One of the advantages that Euro climbers have over Americans is simply geographical. France, Russia, and others have more unique and better variety of places to climb and train than just a normal gym in the U.S. For American climbers like Dominic, the Red River Gorge in Kentucky is the most useful and challenging location for them to go. However, for every location like the RRG in America, Europe has three or four just like it or better.

Physically, there is no doubt how much of a grind rock climbing is on your body. But if you thought that the competitions sounded intense, Dominic’s workout routines will sound like pure torture.

“There are things called 4 x 4’s. It when you pick four different routes and you pick the first one and go up it and down it,” said Dominic. “Then you climb the second, up and down, then the third, etc. That is one 4 x 4 and you don’t rest between reps. You can do them in different orders, so you can do the first one then third one, etc.”

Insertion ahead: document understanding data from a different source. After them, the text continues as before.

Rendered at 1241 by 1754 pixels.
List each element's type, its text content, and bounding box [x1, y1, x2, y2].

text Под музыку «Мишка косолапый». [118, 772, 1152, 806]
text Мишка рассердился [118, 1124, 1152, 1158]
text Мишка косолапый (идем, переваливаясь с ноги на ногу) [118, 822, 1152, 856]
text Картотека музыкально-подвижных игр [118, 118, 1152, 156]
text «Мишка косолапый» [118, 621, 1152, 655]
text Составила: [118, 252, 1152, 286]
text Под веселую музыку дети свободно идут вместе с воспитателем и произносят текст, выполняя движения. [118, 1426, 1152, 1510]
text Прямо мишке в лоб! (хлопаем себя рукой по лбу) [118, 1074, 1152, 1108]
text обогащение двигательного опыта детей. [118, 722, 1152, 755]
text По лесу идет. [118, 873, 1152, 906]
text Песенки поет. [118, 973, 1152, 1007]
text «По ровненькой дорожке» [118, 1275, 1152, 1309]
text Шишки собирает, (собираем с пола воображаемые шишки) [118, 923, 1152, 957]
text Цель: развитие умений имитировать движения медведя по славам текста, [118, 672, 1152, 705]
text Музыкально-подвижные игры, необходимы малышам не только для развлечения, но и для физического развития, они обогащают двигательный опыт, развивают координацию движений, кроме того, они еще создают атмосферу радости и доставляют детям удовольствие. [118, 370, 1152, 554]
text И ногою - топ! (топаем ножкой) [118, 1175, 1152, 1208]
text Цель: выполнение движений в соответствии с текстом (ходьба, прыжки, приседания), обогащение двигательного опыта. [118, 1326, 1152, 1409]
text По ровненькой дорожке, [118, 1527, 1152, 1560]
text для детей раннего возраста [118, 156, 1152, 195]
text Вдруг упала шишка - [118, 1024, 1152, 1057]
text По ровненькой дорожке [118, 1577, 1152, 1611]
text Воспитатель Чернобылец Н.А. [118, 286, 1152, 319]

“Another thing I do is called triceps, which is off the wall. You do a set of hangs, a set of holds, and a set of pushups. A hang is like hanging from the ledge at the top of a door with one hand. The ledge is only like half an inch by the way. You hang on it for as long as you can.”

As is the case with all athletes who compete over many years, injuries and odd physical deformities start to pile up over time. For Dominic, his hands and feet have taken the shape of a typical rock climber. He can no longer straighten his fingers out all the way and his hands have little to no feeling in them. Also, one slide across his palm and you will feel numerous calyces that have become practically permanent on his skin. With his toes, both big toes have huge knobs at the top of them from the bone pressing up next to the skin. This is formed because of how tight his shoes are tied before every event and how long they stay in that position for.

Despite all of the competitions that he participates in over the course of a year, Dominic does make time for school. It just happens to be at home. Because of the time commitment that climbers have to make to perfect their craft, a lot of kids have to decide whether to attend public school and miss multiple days at a time or just become home schooled.

“This is his first year of climbing as an adult, but most kids can’t afford to go to Singapore and France because they are starting school is August,” said Lisa. “We won’t probably start school until closer to October 1st because he’s not home. He just can’t physically go to public school because he would never be there.”

It is pretty evident in how dedicated the LaBarge family is to the sport of rock climbing and in supporting Dominic’s passion. They even have turned down job opportunities in places like Indonesia because they do not have rock climbing yet.

“The only place we would go for work or what not would be somewhere in Europe because they have rock climbing, you know,” said Lisa.

While Dominic still has many years of climbing ahead of him, the young man is not short of confidence or goals for his career.

“I want to be one of those guys that little kids are like, ‘that guy is really cool,’” said Dominic. “Like Chris Sharma, he was the best climber in the world for a while and everyone knows him who is involved in the sport.”

“I want to become one of the greats in rock climbing.”